Your assignment: Retype every record exactly. Leave the pictures out.

Top of Records for processing

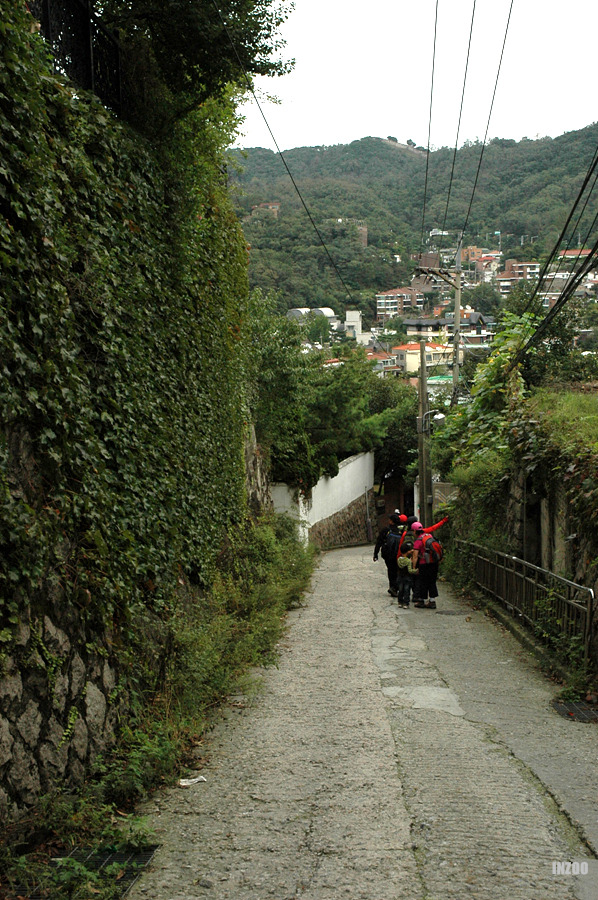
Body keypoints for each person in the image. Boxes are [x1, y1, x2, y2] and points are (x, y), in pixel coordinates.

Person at [411, 521, 440, 609]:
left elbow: (415, 556)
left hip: (424, 564)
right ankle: (432, 601)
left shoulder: (418, 541)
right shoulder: (429, 536)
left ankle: (421, 601)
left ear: (415, 531)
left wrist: (413, 567)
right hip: (434, 563)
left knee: (422, 582)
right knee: (432, 581)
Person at [373, 513, 404, 597]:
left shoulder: (386, 530)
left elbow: (379, 541)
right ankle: (395, 588)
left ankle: (392, 587)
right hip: (399, 555)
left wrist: (375, 554)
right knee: (398, 571)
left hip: (388, 555)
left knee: (391, 571)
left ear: (392, 522)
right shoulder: (401, 531)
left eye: (390, 519)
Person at [395, 538, 418, 608]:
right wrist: (416, 570)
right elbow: (410, 570)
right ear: (407, 551)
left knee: (400, 590)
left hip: (400, 577)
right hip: (407, 577)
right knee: (407, 590)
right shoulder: (408, 561)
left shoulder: (399, 559)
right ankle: (406, 603)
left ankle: (400, 602)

Bottom of Records for processing

Response:
Body keypoints for each person in the image. Boxes are [x1, y1, x2, y2] and points are (x, y), in pixel coordinates.

Person at [411, 521, 440, 609]:
left elbow: (415, 556)
left hip: (424, 564)
right ankle: (432, 601)
left shoulder: (418, 541)
right shoulder: (429, 536)
left ankle: (421, 601)
left ear: (415, 531)
left wrist: (413, 567)
right hip: (434, 563)
left knee: (422, 582)
right knee: (432, 581)
Person at [373, 513, 404, 597]:
left shoulder: (386, 530)
left elbow: (379, 541)
right ankle: (395, 588)
left ankle: (392, 587)
right hip: (399, 555)
left wrist: (375, 554)
right knee: (398, 571)
left hip: (388, 555)
left knee: (391, 571)
left ear: (392, 522)
right shoulder: (401, 531)
left eye: (390, 519)
Person at [395, 538, 418, 608]:
right wrist: (416, 570)
right elbow: (410, 570)
right ear: (407, 551)
left knee: (400, 590)
left hip: (400, 577)
right hip: (407, 577)
right knee: (407, 590)
right shoulder: (408, 561)
left shoulder: (399, 559)
right ankle: (406, 603)
left ankle: (400, 602)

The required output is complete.